Hugh Bawn’s generation of ideologues recognized that a people must progress beyond the art of elegy: beyond the sound of the lament, however well-composed. But by the time he is an old man, his version of the future is long superseded. His tower blocks have become known as “the blight of Glasgow.” They are damp, crime-ridden, and vandalized. The asbestos in their walls is poisoning their inhabitants. They have failed, both as buildings and as communities, and Hugh—who was always a man in a hurry—is accused of cutting corners and making mistakes, of playing fast and loose with public funds. Jamie is convinced that, if the old man was wrongheaded, he was never corrupt. He tells a seedy local reporter, “Even his greatest mistakes came from a better place than your truths.” Jamie thinks of his grandfather as a dying clan chieftain, a man who has outlived his time, “going down now to a place where his certainties would finally be honoured.” And as Hugh lies dying, his grandson overhears a witless radio phone-in on the subject of “The Scottish Nation: Why Have We Made Such an Arse of It?” He turns it off. He doesn’t need to be told that the problem with Scotland is that condoms are too freely available, or that its footballers aren’t good enough to win the World Cup. He might not agree with the talk-show host that “the problem with this country is there’s too few people with brains.” Maybe his grandfather would say there are too few people with vision. Have their chances—personal and political—slipped away? Jamie manages, if not to forgive his father, at least to see that “he was trying to live his life, as we all were.” So far, he has never wanted a child of his own. He tells his girlfriend Karen, “Let us have no more of families.” But he will change his mind on this point. The past may be a chronicle of waste and damage, but, as his grandmother tells him, “Nothing that’s happened should make you afraid.”

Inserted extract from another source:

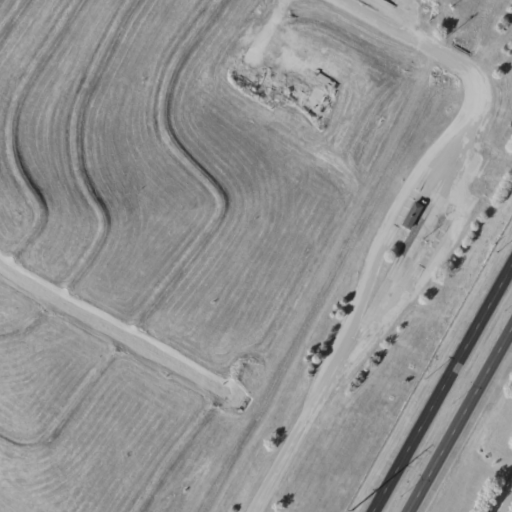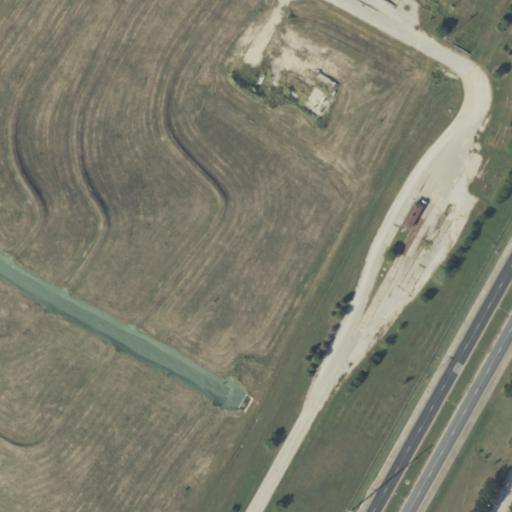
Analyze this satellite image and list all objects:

The socialist ideals which made it possible for Hugh Bawn to dream his dreams and make his vast, costly, and public mistakes are now the province of historians. Britain’s present Labour government has no competences and no vision that Hugh Bawn’s generation would recognize. The postwar generation needed simple things: milk for babies, a roof over their heads. Progress could be measured and costed out. At the century’s end, there is no consensus on what might be a better life, a better way of doing things. There is only a vague and restless feeling of disconnection, of promises unkept, of something missing.

In Britain, the salient image of the last decade is the photograph that provided the cover for O’Hagan’s earlier book. It is the blurred video-still of James Bulger, a baby of two and a half, led away from a shopping mall by two older boys who would shortly murder him. This image, so often reproduced, is not a clear image. It is unspecific, an arrangement of shapes: an arm upraised, a shoulder turned to camera. Both victim and killers are recognizably human, and recognizably children, but they have their backs to us. Perhaps it is ourselves we see, somewhere in the picture: murdering possibility, stifling our potential with no clear sense of why we do so. Individuals struggle, O’Hagan tells us, in the serpent toils of their particular inheritance; their collective identity is a blur to them, like a shifting cloud, like the shifting skies and weather that Hugh Bawn sees from his tower. Our Fathers operates in that territory of cloud and blur and shade. It sees the individual pain; it sees the collective grief, and the collective hope. Jamie’s gradual progress from weakness to strength, from resentment to comprehension, invites us to pick a path forward. It’s not a story, said the young woman from the “People’s Panel.” In fact it’s the only story. Give us ourselves, only better.